Three Films by D.W. Griffith

The Fugitive (1910)


“The Fugitive” is the story of two young men both named John. One is a Confederate soldier, the other Union. Both are preparing to leave home and go to war. The movie’s theme is the pain war causes to mothers and loved ones no matter what side they are on. Union John shoots and kills Rebel John in battle and after a chase ends up hiding in the home of the mother of the man, he just killed.  Not knowing this is the man who killed her John she nurses him back to health. Later on, she learns the truth and almost sends him out of the house to what would have most certainly been his death before the hands of the Confederates. However, the mother does not want this boy’s mother to experience the tragedy and pain she has had to endure so she continues to conceal him until the coast is clear for him to leave. The Union soldier eventually returns back home to his mother safely. The film holds your interest and is notable for the recurring “brother vs. brother” theme that shows up in some of Griffith’s other works, however, this is not one of  his best.  





The Girl and Her Trust (1912)


Made in 1912 The Girl and Her Trust is a good “action” film from D.W. Griffith. The story concerns Grace (Dorothy Bernard) a telegraph operator who is also in charge of the money. This in itself is surprising for a woman to have this kind of responsibility during this period.  A payroll of $2000 is put in her trust. Two railroad tramps attempt to break into the office and steal the money. But Grace in no damsel in distress and takes her  job very seriously locking the inner door to the office.
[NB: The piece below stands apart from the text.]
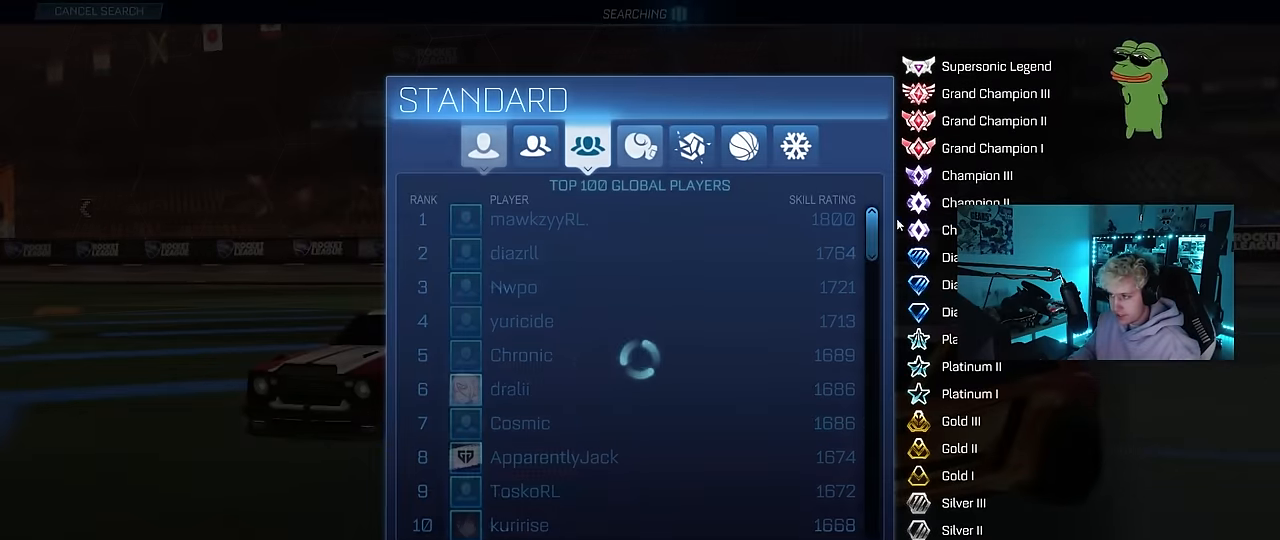
{"keys": [], "mouse": ["left"], "events": [[317, "mouse_left", "down"]]}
She even puts a bullet in the keyhole and using a scissors somehow, and unbelievably, manages to make it go off scaring the two tramps! She then sends a telegraph message asking for help. Still the two men manage to get the strongbox and load it on to a railroad handcar. But Grace isn’t finished yet. She chases after them and jumps onto the handcar attempting to fight the two men. They however, over power her. One of the men, after she’s thrown down  is actually punching her. The telegraph message sent earlier worked and help is on the way. The chase between the railroad train and the handcar is well done with Griffith using parallel editing to go back and forth between the train and the handcar. In the end the two tramps are caught and Grace in saved.
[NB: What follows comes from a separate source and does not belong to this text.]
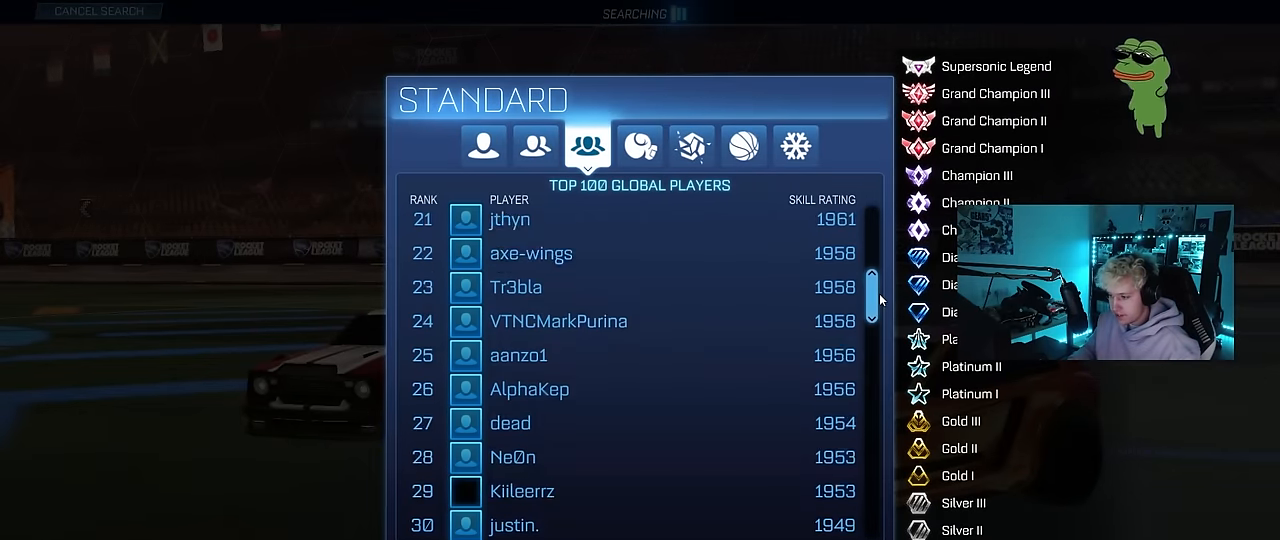
{"keys": [], "mouse": ["left"], "events": []}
Griffith was known for his use of parallel editing but there are mistakes, specifically the train that sometime seems to be coming from both directions in different shots and not consisting going say right to left. On the positive side Grace is a strong female character which shows that not all women at the time were portrayed as helpless victims.   





A Beast at Bay (1912)


Mary Pickford stars in this Griffith short from 1912, which concerns a young woman who feels her boyfriend is a coward. In a parallel, story a convict has escaped from prison. On the lam he steals a guard s clothes and gun. Eventually, Mary and the convict meet and it’s up to the boyfriend to save her. A nice little film but nothing special.